Having settled our Vision, we asked ourselves, what would be the "core values" upon which we will build the enterprise. Flowing from the Mission and the Vision, we settled for six core values. These are:
Reduce Total Cost of Ownership for our customers
Partnership is the cornerstone of our existence
Respect individual contribution but, value Teamwork higher
Create an Organization based on learning, innovation and quality
Enable employees to rise to full potential and reward with wealth creation
Conduct ourselves with the highest sense of integrity
Total Cost of Ownership (TCO) is going to be a critical mindset. While many people think of it as a hardware concept, it is already well known that hardware often accounts for as low as 3% of IS budgets for Fortune 500 companies. Thus, we want to be able to create an organization that will project a longer term view of the customer's future, reliably predict the TCO for their software and then, using our unique methodology and competency, drive that down significantly. To be able to do that, customers will need to grant us access to their knowledge and functioning. Therein lies the need to present ourselves not as "vendors" or "contractors", but as "partners". The third core value reflects our collective experience of building and running high performance teams. In some places, I have seen how intellectual arrogance of one individual not capable of teamwork can systematically destroy an organization. We do not want any of that. Our other three values are basic to create a high performance, knowledge organization. Given the Mission, the Vision 2005 and the six Core Values, we then set out to define the space in which we will work and the methodology which is going to be a critical differentiation.
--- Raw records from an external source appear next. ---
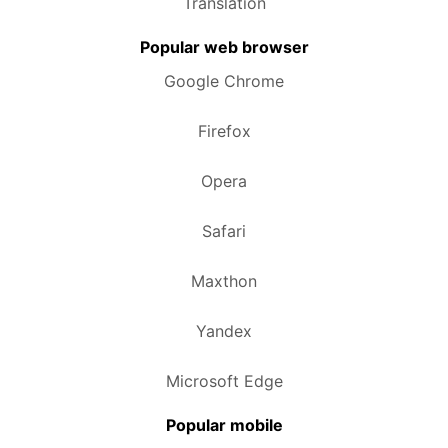
Translation
Popular web browser
Google Chrome
Firefox
Opera
Safari
Maxthon
Yandex
Microsoft Edge
Popular mobile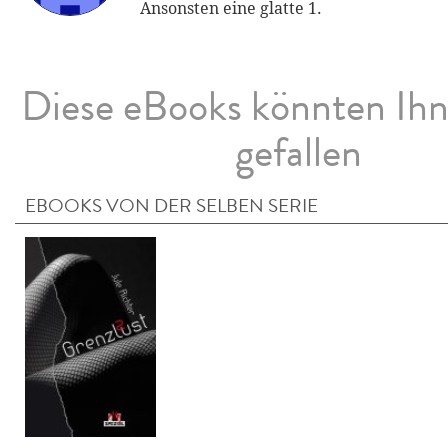
Ansonsten eine glatte 1.
Diese eBooks könnten Ih
gefallen
EBOOKS VON DER SELBEN SERIE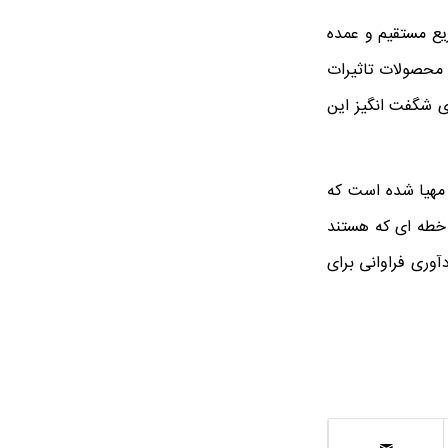
ع مستقیم و عمده
 محصولات تاثیرات
ای شگفت انگیز این
 مهیا شده است که
ر خطه ای که هستند
وری فراوانی برای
In Vizag, during our long hours of intense deliberations, we decided that we would focus on two areas of business. One is what we came to call "Net-enabled Solutions" and the other is "Application Maintenance Services" incidental to the first. Net-enabled solutions fundamentally mean three things: Web based applications, ERP Wraparounds and what are called "Front Office Applications". The first is quite self-evident. The second relates to the entire world of ERPs that have been deployed in the last few years and need to be extended to the emergent realities of an "Internetworked" world. The third category is about applications which are "numerator driven", as against "denominator driven". Numerator driven applications bring in customers and increase sales. Denominator driven applications improve internal efficiency and reduce costs.